THE PROBLEM
Rewrite the paragraph of the Chinese-filenames thread that begins "I'm not sure if there's any tools" as a numbered list of steps, keeping its main facts.

:: TEXT BLOCK

Yes and no.  In general, your interface will be in English and you should be able to see and input Chinese in a file, browser, and so on. But if your Chinese files were created in a locale environment other than zh_CN.UTF-8 (say zh_CN.GBK as in a Simplified Chinese windows), you would not be able to see the filename correctly if it's in Chinese; that's why I said you might need to do a bit testing.

Moreover for the filenames in Chinese or other Asian languages to show themselves correctly, you may need to recompile the kernel as I mentioned.

----------

## tane_stelzer

Ok that is really helpful thx just one last question, if i cant see the chinese correctly as u mentioned,is there a way to change it to utf8,so that i would be able to read it??

----------

## Hauser

 *tane_stelzer wrote:*   

> ...if i cant see the chinese correctly as u mentioned,is there a way to change it to utf8,so that i would be able to read it??

 

I'm not sure if there's any tools to do such things. If you can't find one, try the following. Find the correct locale first so that you can read the filenames. Copy and paste the filenames into a text file; at the same time do some indexing so that you know which filename corresponds to which file. Restart X with the utf8 locale, open the text file with an editor such as kwrite, switch to the correct 'Encoding' so that you can read those Chinese names. Rename those files by copying and pasting from that textfile. It's pretty troublesome, but since you can't input Chinese, this is the only way I can think of.

----------

## tane_stelzer

Okay well i hope it will work, i tried it but it didnt work, it said at boot up that it failed to load local, but i think i know the problem just haven't had time to correct it, so which is a good input method, scim is the one i used on ubuntu, but i really didnt like the fonts at all. i hope those simple trad ones are nicer to look at hehe even i dont understand, well for input maybe jsut ask my gf to write everything for me? oh i was wondering to input trad, is there sth like pinyin?? Or do you have to use that weird system where each letter key represents some symbol and you ahve to make up complex characters from those, i think that is what the standard one is on windows? is there an easier one for trad??

::::
:: EXTRACTED ENTRIES

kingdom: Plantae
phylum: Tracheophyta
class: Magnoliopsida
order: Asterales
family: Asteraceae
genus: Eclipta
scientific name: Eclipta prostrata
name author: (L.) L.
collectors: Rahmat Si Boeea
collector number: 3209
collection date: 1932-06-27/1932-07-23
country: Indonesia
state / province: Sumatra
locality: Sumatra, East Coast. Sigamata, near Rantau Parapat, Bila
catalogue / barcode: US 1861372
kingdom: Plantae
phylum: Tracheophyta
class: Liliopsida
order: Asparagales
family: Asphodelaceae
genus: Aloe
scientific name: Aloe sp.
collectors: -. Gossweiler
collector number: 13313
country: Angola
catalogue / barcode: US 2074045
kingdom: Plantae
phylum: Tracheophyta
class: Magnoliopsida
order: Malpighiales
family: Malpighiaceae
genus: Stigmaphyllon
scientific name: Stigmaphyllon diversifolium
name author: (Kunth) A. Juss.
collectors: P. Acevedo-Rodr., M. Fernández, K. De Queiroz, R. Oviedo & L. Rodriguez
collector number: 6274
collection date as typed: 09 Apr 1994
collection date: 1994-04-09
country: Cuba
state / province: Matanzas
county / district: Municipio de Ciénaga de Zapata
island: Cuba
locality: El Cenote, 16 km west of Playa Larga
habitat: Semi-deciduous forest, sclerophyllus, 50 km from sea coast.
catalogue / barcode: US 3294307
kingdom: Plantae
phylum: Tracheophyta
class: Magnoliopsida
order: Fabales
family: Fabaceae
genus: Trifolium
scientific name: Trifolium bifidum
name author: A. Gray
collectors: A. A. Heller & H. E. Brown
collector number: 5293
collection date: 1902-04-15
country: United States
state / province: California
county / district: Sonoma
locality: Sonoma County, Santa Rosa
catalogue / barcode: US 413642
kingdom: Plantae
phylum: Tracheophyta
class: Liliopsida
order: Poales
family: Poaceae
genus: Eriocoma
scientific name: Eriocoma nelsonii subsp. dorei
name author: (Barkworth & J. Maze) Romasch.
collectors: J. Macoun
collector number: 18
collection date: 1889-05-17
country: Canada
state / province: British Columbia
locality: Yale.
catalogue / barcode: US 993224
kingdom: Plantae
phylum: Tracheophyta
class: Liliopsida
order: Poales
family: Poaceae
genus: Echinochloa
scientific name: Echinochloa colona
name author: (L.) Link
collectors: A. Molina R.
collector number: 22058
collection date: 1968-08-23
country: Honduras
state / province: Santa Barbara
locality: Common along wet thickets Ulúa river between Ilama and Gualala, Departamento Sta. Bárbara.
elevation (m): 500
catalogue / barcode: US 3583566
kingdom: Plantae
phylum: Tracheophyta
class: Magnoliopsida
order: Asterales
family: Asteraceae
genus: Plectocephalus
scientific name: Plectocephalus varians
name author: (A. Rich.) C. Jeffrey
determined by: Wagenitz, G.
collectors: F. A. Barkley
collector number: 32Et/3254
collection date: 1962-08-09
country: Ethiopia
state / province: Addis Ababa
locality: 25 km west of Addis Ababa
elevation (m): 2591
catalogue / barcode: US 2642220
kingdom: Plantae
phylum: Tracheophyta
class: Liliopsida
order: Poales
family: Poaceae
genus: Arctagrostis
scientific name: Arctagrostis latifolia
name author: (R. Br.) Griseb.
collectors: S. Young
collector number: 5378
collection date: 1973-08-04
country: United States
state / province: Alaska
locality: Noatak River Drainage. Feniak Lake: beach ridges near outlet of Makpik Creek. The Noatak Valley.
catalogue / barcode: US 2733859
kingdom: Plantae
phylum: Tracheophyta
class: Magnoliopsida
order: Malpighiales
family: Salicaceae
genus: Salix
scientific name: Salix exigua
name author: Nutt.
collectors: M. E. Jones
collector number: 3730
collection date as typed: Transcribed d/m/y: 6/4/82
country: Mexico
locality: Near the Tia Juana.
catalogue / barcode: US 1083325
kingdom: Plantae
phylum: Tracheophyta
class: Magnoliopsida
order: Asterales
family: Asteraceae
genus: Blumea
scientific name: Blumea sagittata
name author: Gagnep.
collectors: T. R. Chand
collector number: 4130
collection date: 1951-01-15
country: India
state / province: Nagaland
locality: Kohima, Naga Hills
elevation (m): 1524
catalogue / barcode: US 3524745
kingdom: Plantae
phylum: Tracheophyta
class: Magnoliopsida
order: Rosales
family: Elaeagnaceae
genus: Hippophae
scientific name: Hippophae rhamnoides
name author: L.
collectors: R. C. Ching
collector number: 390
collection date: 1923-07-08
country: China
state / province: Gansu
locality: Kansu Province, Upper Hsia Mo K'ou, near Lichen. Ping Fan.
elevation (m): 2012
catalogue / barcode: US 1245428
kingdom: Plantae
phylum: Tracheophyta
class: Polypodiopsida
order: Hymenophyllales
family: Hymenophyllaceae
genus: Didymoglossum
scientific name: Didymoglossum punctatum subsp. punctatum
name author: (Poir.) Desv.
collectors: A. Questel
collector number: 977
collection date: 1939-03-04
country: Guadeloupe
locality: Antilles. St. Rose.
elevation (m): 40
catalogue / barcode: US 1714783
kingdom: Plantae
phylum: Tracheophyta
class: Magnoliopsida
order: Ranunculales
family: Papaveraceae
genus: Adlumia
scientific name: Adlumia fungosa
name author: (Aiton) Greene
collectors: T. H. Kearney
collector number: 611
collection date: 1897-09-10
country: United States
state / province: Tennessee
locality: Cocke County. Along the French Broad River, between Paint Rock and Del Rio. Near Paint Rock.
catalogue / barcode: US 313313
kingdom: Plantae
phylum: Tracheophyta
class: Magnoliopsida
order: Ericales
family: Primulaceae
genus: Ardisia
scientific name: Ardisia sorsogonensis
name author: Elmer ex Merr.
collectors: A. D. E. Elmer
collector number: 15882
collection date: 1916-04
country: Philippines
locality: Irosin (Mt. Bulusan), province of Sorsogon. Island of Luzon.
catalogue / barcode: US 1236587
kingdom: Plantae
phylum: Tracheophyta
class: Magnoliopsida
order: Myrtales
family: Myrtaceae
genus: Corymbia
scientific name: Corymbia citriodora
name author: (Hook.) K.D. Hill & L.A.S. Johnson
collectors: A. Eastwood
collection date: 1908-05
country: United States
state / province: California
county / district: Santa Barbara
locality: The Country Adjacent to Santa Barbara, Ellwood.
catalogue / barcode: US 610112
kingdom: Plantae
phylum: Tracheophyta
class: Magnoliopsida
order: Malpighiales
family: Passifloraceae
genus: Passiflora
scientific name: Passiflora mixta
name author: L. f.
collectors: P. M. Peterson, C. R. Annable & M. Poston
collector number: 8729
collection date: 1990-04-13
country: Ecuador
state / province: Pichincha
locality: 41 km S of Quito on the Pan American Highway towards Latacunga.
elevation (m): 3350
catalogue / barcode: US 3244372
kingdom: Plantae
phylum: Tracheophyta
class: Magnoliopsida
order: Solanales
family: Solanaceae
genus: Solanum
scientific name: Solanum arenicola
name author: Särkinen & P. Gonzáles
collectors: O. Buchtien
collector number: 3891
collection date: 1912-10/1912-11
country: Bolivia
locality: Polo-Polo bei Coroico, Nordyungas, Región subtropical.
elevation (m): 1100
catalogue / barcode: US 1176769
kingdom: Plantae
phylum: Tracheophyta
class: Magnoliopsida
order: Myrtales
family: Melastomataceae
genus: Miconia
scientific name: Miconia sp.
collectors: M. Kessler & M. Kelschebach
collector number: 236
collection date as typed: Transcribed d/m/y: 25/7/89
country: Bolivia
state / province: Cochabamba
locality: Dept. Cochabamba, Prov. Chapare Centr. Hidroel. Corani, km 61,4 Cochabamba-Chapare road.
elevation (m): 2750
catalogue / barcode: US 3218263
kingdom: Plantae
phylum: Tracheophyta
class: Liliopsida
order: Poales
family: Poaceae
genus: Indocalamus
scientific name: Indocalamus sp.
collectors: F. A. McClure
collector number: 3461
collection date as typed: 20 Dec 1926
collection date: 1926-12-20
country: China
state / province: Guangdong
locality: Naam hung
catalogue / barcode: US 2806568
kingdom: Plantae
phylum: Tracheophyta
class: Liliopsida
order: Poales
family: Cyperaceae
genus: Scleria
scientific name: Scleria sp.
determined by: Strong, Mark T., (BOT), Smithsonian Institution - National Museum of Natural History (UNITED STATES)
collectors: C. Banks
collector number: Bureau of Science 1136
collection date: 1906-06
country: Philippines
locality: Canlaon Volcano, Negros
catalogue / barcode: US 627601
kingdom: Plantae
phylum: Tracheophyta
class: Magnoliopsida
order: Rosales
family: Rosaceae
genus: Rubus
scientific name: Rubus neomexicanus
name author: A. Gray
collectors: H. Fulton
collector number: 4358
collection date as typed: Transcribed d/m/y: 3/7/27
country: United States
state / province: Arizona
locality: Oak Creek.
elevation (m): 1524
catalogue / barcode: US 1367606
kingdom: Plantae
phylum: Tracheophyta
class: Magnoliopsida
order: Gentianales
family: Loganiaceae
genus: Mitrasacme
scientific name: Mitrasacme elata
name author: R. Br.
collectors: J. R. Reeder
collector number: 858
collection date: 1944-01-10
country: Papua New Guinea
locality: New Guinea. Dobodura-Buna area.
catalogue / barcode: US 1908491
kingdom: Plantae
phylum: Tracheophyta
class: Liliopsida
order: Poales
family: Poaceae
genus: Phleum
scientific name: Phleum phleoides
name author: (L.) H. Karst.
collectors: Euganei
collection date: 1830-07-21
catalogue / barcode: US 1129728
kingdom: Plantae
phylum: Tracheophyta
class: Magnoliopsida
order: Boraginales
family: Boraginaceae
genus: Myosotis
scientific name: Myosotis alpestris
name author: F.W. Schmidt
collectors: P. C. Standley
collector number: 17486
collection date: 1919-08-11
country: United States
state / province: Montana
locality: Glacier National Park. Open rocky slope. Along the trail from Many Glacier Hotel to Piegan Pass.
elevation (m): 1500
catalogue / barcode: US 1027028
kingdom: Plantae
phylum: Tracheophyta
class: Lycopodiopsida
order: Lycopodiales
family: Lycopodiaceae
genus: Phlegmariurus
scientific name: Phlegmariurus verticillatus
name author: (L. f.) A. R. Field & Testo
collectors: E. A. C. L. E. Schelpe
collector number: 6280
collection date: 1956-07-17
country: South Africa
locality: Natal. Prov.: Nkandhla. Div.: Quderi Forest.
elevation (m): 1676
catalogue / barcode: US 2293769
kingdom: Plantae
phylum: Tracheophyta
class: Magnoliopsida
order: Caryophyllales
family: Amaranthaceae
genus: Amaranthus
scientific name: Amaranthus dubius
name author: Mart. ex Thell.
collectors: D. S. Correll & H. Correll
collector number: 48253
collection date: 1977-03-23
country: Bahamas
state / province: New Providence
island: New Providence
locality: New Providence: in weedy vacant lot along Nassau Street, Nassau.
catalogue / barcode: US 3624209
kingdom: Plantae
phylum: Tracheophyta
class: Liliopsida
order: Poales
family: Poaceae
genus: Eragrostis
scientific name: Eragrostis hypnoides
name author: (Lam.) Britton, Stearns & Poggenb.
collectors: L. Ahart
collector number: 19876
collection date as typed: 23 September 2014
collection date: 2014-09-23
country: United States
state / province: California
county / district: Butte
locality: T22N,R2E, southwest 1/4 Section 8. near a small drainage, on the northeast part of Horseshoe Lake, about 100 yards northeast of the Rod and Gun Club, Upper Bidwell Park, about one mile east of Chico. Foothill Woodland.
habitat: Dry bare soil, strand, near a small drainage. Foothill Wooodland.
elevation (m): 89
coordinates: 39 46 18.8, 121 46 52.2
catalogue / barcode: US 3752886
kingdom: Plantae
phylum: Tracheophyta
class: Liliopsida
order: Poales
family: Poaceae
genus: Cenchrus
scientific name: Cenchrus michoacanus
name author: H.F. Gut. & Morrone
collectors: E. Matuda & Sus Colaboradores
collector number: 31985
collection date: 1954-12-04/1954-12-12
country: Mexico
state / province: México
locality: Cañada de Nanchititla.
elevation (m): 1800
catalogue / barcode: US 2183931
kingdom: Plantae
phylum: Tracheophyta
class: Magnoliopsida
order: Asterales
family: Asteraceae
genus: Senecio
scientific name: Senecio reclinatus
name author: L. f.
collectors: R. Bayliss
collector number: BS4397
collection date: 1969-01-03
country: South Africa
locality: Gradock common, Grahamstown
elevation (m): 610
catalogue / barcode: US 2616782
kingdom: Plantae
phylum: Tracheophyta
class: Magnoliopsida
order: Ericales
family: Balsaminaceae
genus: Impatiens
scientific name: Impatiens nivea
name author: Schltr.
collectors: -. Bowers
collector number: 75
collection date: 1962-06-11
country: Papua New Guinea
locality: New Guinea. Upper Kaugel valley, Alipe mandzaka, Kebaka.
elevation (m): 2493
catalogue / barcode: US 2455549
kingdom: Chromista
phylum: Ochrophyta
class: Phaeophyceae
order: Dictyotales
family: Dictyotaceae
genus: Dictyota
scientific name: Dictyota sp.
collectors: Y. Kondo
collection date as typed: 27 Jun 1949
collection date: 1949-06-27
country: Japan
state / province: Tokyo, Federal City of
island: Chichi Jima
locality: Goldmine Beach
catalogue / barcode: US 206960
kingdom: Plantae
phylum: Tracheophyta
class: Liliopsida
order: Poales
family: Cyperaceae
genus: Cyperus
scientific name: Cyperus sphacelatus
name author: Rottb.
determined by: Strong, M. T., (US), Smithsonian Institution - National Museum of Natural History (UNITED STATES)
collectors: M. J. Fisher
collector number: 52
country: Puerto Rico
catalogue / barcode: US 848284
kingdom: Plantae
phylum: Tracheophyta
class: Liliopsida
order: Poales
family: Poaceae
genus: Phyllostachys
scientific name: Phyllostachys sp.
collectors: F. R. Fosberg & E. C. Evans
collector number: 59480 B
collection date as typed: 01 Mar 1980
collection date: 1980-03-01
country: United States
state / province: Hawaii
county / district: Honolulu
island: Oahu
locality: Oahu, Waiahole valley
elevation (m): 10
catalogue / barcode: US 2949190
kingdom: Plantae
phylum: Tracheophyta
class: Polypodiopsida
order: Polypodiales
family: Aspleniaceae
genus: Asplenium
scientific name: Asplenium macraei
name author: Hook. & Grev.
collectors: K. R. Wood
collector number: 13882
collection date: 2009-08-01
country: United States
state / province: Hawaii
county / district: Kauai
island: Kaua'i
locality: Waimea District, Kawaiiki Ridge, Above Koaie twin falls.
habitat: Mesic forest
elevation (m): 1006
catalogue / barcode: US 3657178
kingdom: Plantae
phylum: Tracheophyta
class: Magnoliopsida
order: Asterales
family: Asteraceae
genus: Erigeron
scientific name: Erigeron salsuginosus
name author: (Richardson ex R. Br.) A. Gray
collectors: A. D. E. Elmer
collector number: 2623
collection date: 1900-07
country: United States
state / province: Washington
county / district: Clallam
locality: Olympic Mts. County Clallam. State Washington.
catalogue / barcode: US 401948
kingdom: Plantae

::::

RESULT
1. No tool for this may exist; if none can be found, use the steps below.
2. Find the locale that displays the filenames correctly.
3. Copy and paste the filenames into a text file, indexing them so each filename can be matched to its file.
4. Restart X with the utf8 locale.
5. Open the text file in an editor such as kwrite and switch to the 'Encoding' that shows the Chinese names readably.
6. Rename the files by copying and pasting the names from that text file.
7. The method is troublesome, but because Chinese cannot be typed in, it is the only one suggested.